Wolverine #10 opens with Logan on the road looking for revenge after killing Mystique for selling him out to the Red Right Hand. I love these kinds of Wolverine stories because it removes the man from the hero. Aaron’s work on this reboot of Wolverine is the closest thing to the original Frank Miller/Chris Claremont four issue series I’ve ever read. Aaron spends his time getting inside the head of Logan, figuring out what drives the beast. By the end of the Wolverine-in-Hell, it was clear that Aaron was going farther into Wolverine’s psyche than anyone else had. When you accomplish something like that, your next step is crucial.
Aaron executes that move perfectly by continuing Wolverine’s quest for revenge in a personal way, even down to him remaining in street clothes. Often when Logan goes on a rampage, he suits up in his X-Men togs. Not here, it’s as if Aaron is saying, “This is a story about Logan, not Wolverine”. The rest of Wolverine #10 plays out as a combination between righteous violence and back-story. We finally come to understand who the Red Right Hand is and why they hate Logan so much.

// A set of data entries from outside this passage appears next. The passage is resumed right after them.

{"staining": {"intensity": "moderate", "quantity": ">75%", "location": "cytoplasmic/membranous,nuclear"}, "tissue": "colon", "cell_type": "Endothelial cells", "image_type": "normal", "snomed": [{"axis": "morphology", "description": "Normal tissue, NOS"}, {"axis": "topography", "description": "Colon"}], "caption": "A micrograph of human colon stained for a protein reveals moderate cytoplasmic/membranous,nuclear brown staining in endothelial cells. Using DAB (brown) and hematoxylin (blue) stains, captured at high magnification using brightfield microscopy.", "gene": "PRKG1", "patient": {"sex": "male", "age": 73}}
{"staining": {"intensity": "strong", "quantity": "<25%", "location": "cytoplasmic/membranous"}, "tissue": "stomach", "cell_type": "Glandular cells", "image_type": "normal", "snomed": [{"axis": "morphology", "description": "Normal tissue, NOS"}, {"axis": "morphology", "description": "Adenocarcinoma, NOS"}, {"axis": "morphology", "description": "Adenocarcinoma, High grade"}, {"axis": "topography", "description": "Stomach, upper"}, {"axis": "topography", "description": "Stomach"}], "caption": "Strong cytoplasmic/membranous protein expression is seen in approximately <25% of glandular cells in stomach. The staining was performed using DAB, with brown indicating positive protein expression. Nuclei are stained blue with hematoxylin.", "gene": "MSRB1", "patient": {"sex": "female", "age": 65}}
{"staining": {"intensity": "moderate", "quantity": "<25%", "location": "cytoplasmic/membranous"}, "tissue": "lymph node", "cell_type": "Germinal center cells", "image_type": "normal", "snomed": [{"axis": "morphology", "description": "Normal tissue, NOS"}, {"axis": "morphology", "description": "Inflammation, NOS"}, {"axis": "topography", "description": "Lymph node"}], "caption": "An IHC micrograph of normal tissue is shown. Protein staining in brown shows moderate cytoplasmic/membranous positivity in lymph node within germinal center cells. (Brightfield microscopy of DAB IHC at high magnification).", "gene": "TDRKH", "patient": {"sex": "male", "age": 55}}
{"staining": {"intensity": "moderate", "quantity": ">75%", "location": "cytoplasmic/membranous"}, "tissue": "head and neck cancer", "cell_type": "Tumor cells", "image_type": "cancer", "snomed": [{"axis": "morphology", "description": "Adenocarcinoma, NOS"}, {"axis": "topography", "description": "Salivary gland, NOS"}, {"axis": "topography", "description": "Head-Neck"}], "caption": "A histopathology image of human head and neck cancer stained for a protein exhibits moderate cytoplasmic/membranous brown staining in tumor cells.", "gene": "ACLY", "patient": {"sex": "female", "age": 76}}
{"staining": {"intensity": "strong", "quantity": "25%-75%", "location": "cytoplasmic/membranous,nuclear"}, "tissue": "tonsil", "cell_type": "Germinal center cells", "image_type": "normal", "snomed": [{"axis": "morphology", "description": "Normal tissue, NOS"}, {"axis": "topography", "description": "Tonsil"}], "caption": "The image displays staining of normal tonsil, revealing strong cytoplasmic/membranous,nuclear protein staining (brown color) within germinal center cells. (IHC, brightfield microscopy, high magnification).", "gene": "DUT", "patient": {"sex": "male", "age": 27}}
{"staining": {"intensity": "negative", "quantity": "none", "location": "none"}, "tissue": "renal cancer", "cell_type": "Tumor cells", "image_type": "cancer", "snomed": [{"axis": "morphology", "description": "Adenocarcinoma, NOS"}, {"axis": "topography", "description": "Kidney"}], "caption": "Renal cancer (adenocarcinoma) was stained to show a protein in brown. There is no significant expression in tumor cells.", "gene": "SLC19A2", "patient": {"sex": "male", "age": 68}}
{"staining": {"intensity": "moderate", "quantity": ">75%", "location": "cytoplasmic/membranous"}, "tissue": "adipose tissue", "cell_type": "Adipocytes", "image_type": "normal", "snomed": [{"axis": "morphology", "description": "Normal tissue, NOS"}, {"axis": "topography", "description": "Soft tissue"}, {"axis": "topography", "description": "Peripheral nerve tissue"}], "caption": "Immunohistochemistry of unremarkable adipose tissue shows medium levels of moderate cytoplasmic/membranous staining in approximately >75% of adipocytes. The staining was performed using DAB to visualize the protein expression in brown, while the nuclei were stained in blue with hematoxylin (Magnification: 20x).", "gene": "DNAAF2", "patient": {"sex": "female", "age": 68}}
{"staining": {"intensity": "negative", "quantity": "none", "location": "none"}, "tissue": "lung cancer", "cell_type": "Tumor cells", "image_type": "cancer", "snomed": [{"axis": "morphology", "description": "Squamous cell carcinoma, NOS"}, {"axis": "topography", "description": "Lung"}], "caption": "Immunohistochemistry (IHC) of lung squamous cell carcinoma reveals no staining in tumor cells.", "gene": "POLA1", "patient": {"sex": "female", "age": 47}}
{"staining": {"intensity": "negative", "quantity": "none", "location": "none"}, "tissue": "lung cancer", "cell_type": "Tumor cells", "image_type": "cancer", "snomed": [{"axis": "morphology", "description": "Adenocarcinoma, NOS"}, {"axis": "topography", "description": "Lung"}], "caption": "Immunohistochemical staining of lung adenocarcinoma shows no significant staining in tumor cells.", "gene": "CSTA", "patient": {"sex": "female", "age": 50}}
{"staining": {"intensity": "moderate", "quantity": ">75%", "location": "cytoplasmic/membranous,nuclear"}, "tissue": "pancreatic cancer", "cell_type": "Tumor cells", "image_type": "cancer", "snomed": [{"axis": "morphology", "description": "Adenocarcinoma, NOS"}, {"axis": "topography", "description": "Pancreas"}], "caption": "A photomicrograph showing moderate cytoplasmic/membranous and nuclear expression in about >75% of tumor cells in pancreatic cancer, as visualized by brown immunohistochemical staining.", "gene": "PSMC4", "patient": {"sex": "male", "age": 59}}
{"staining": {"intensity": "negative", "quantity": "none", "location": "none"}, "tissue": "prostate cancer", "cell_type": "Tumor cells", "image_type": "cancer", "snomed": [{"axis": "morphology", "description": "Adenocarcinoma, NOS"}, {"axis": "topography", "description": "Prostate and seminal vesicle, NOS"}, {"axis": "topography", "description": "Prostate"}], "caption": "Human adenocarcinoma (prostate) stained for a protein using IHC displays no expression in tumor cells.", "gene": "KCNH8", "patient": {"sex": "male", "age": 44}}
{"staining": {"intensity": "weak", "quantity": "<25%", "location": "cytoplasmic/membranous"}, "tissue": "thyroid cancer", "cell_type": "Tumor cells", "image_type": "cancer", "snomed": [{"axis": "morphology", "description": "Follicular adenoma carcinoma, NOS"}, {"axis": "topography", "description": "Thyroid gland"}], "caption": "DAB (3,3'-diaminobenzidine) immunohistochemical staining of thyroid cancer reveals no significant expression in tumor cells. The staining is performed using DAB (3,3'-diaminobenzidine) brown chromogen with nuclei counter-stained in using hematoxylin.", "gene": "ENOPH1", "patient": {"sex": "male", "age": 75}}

It’s another notch in how good Aaron is because he makes these villains sympathetic. They’re not good people, but they’re reason for hating Logan is sound. This is the kind of layered storytelling all comics should be going for.
Renato Guedes once again steps up to the plate with his pencil work. His use of larger panels per page is a nice change; it gives more room for the action to unfold. He also keeps the backgrounds sparse, forcing us to center on the people and the action within the frame. It’s difficult to walk that line, often when artists lack backgrounds their work is boring. Guedes instead fills the forefront so the backgrounds became more or less the canvas. I also love the way he draws Wolverine, it’s a modern style with a nice nod to the old school.
Jason Aaron continues to prove that he’s cut from a different cloth and in no place more so than Wolverine. He’s dug new things out of an iconic and aged character and made us remember why we all love Logan in the first place. Wolverine #10 is another step in Aaron’s push to show that behind the costume, the berserker rage and the claws is a complex man with an honor code and life view all his own. Aaron welcomes us into that world but never, ever, sugar coats it.